_YOUR ASSIGNMENT:_
Filter the entries for the string "green". Copy each line that has it.

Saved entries

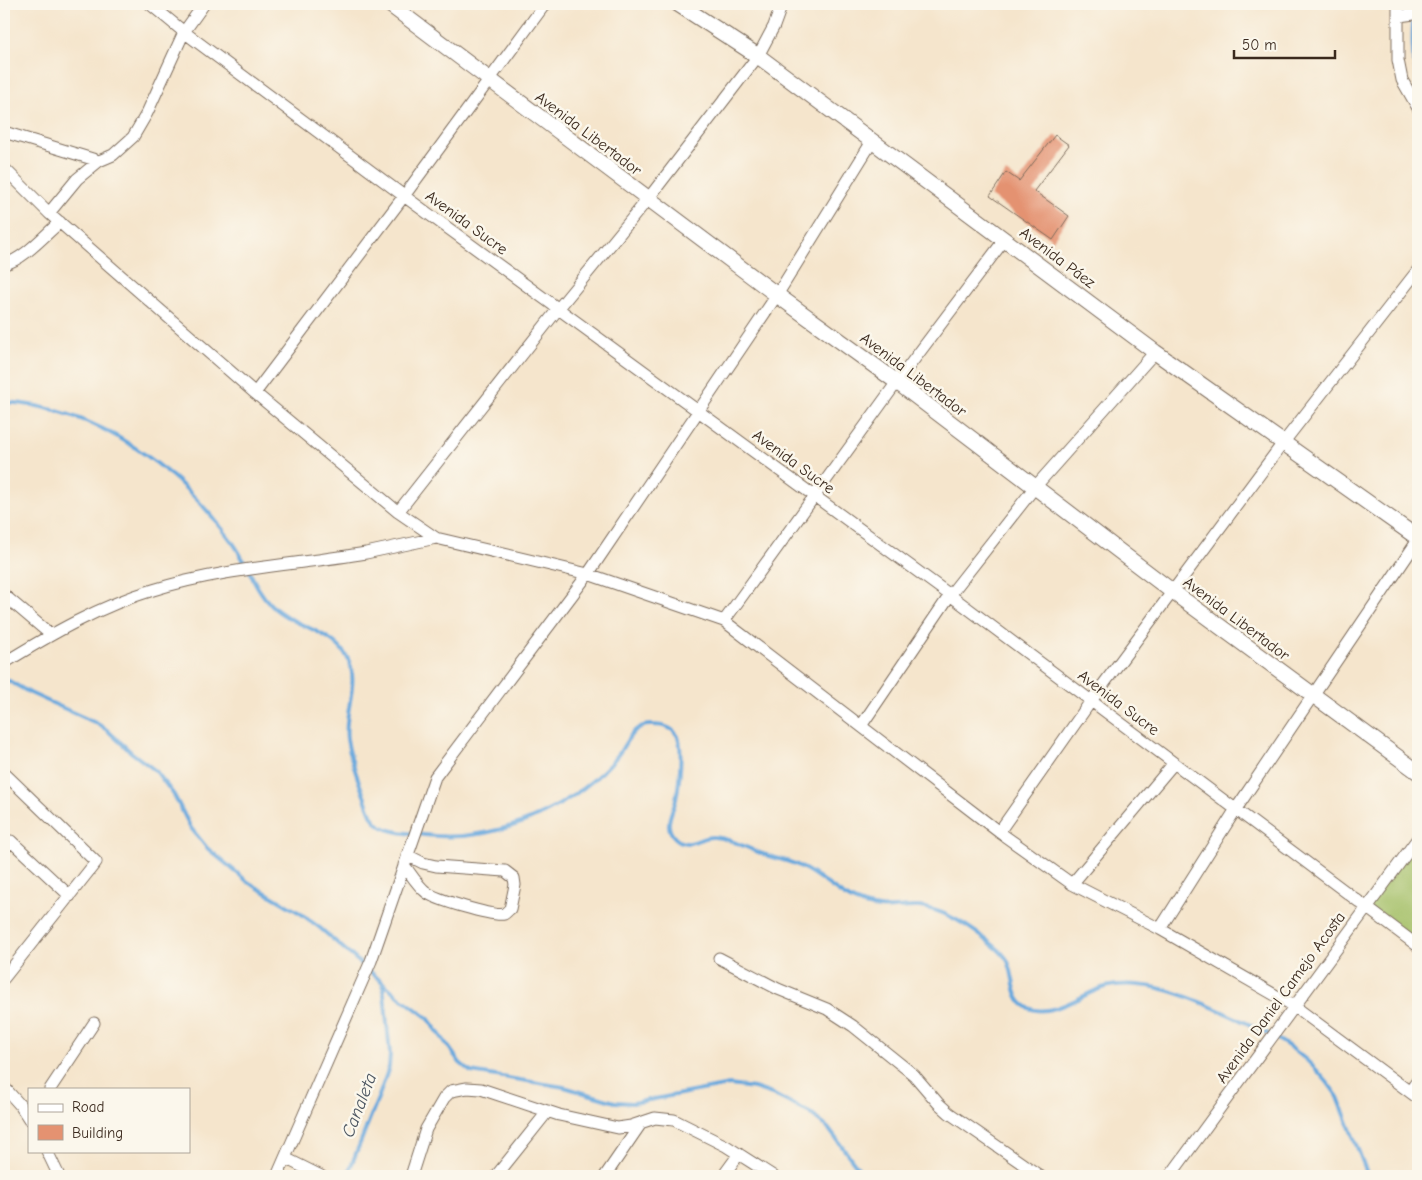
<svg xmlns="http://www.w3.org/2000/svg" width="1422" height="1180" font-family="'Comic Neue',sans-serif">
  <style>
    .green { fill: #a4c067; stroke: #707542 }
    .lines { fill: none; stroke-linecap: round; stroke-linejoin: round }
    .stream { stroke: #6ba9dd; stroke-width: 4 }
    .building { fill: #e49271 }
    .minor-casing { stroke: #7c6b5b; stroke-width: 13 }
    .secondary-casing { stroke: #7c6b5b; stroke-width: 17 }
    .minor { stroke: #fff; stroke-width: 11 }
    .secondary { stroke: #fff; stroke-width: 15 }
    .labels { text-anchor: middle; stroke-width: 5; stroke-linejoin: round; paint-order: stroke }
    .street-label { font-size: 16px; fill: #3b2a1e; stroke: #fbf7ec }
    .water-label { font-size: 18px; font-style: italic; fill: #4c5661; stroke: #fbf7ec }
  </style>
  <rect width="100%" height="100%" fill="#fbf7ec"/>
  <filter id="ink" filterUnits="userSpaceOnUse"><feTurbulence type="fractalNoise" baseFrequency=".02" numOctaves="2"/><feDisplacementMap in="SourceGraphic" scale="10" xChannelSelector="R" yChannelSelector="G"/><feConvolveMatrix kernelMatrix="1 2 1 2 8 2 1 2 1" color-interpolation-filters="sRGB"/></filter>
  <filter id="wash" filterUnits="userSpaceOnUse"><feTurbulence type="fractalNoise" baseFrequency=".0096" numOctaves="4" result="noise"/><feDisplacementMap in="SourceGraphic" scale="20" xChannelSelector="R" yChannelSelector="G"/><feGaussianBlur stdDeviation="1.12" result="paint"/><feColorMatrix in="noise" values="0 0 0 0 0 0 0 0 0 0 0 0 0 0 0 0 0 1.4 0 .05"/><feComposite in="paint" operator="in"/></filter>
  <g filter="url(#wash)">
    <rect width="100%" height="100%" fill="#f5e5cc"/>
    <path class="green" d="M1418,838V946L1367,906Z"/>
    <g class="lines">
      <path class="stream" d="M1414,4C1413,28 1410,53 1418,77
        M4,402C98,407 179,469 233,543C247,562 254,588 271,605C293,627 331,629 347,657C361,682 343,712 347,739C350,760 359,782 366,801C368,807 370,813 373,818C376,823 382,827 387,829C398,833 412,834 424,835C489,843 554,817 601,773C608,766 615,760 620,752C629,738 634,724 652,725C661,725 672,727 677,735C684,747 679,785 676,799C674,808 668,817 669,826C670,835 678,843 687,843C697,843 703,836 714,837C732,838 749,850 766,855C777,859 791,861 801,867C824,878 839,897 864,905C887,912 898,906 919,907C943,909 967,925 985,939C992,944 1001,951 1006,958C1016,972 1010,998 1027,1007C1050,1020 1083,993 1105,987C1151,977 1197,1000 1238,1019C1257,1028 1277,1037 1294,1050C1312,1063 1326,1079 1338,1097L1368,1176
        M4,678L30,693L96,723L107,730L132,753L156,771L174,795L191,828L207,848L248,882L300,913L320,928L397,995L428,1018L460,1063L471,1072L564,1087L615,1102L633,1103L729,1085L754,1088L772,1094L810,1113L828,1128L864,1176
        M347,1176L380,1093L389,1067L390,1054L383,983"/>
    </g>
    <g id="blocks">
      <path class="building" d="M1055,135L1069,145L1034,191L1069,216L1053,240L990,196L1006,172L1019,181Z"/>
    </g>
  </g>
  <g filter="url(#ink)">
    <use href="#blocks" fill-opacity="0" stroke="#7c6b5b" stroke-width="1"/>
    <g class="lines">
      <defs>
        <path id="minor" d="M150,4L184,32L404,196L950,595L1418,946
          M1398,4V60L1402,80L1418,108
          M1399,16L1414,14L1418,12
          M4,132L99,161
          M4,168L49,213L255,393L398,512L436,538L588,574L724,621L999,832L1072,884L1160,929L1294,1006L1418,1098
          M49,213L77,179L99,161L113,155L133,137L147,113L184,32L204,4
          M4,264C22,261 46,234 60,222
          M255,393L404,196L545,4
          M398,512L558,309L648,199L758,56L774,26L782,4
          M4,595L50,634
          M724,621L897,382L1005,239
          M4,663C51,634 100,606 153,590C223,568 295,565 366,553C389,548 413,543 436,538
          M861,726L950,595L1035,487L1155,352
          M4,773L96,862L4,978
          M999,832L1091,701L1283,443L1418,270
          M4,849L11,841L70,896
          M404,865C411,874 417,885 426,892C434,899 494,917 504,914C506,913 508,910 510,909L515,885L514,878L505,871L436,866L423,863L407,855
          M1072,884L1174,763
          M1160,929L1236,809L1418,540
          M719,958L778,989L827,1009L853,1026L914,1075L938,1103L949,1113L1040,1176
          M4,1087L20,1105L29,1119
          M50,1089L94,1023
          M1410,1091L1418,1080
          M47,1151L59,1176
          M285,1158L321,1176
          M277,1176L371,961L435,777L588,574L777,295L873,140
          M411,1176L426,1129L444,1098L451,1091L467,1088L481,1089L559,1115L618,1128L631,1126L655,1118L674,1120L726,1146L773,1176
          M496,1176L548,1111
          M605,1176L642,1122
          M723,1176L739,1154
          M1170,1176L1418,838"/>
        <path id="secondary" d="M389,4L777,295L897,382L1173,592L1418,772
          M678,4L758,56L1155,352L1418,538"/>
      </defs>
      <use href="#minor" class="minor-casing"/>
      <use href="#secondary" class="secondary-casing"/>
      <use href="#minor" class="minor"/>
      <use href="#secondary" class="secondary"/>
    </g>
  </g>
  <g class="labels">
    <g class="street-label">
      <text transform="translate(589 133) rotate(37)" y="6">Avenida Libertador</text>
      <text transform="translate(467 222) rotate(36)" y="6">Avenida Sucre</text>
      <text transform="translate(1058 257) rotate(37)" y="6">Avenida Páez</text>
      <text transform="translate(914 374) rotate(37)" y="6">Avenida Libertador</text>
      <text transform="translate(794 461) rotate(36)" y="6">Avenida Sucre</text>
      <text transform="translate(1237 618) rotate(37)" y="6">Avenida Libertador</text>
      <text transform="translate(1119 702) rotate(37)" y="6">Avenida Sucre</text>
      <text transform="translate(1280 997) rotate(-54)" y="6">Avenida Daniel Camejo Acosta</text>
    </g>
    <g class="water-label">
      <text transform="translate(359 1105) rotate(-69)" y="6">Canaleta</text>
    </g>
  </g>
  <rect width="1422" height="1180" fill="none" stroke="#fbf7ec" stroke-width="20"/>
  <rect x="28" y="1088" width="162" height="65" fill="#fbf7ec" stroke="#aea59a"/>
  <rect x="38" y="1104" width="25" height="8" fill="#ffffff" stroke="#aea59a"/>
  <text x="72" y="1112" font-size="15" fill="#3b2a1e">Road</text>
  <rect x="38" y="1125" width="25" height="15" fill="#e49271" stroke="#aea59a"/>
  <text x="72" y="1138" font-size="15" fill="#3b2a1e">Building</text>
  <path d="M1234 50v8h101v-8" fill="none" stroke="#3b2a1e" stroke-width="2.5"/>
  <text x="1242" y="50" font-size="15" fill="#3b2a1e" stroke="#fbf7ec" stroke-width="4" paint-order="stroke">50 m</text>
</svg>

_SOLUTION TO THE PROBLEM:_
    .green { fill: #a4c067; stroke: #707542 }
    <path class="green" d="M1418,838V946L1367,906Z"/>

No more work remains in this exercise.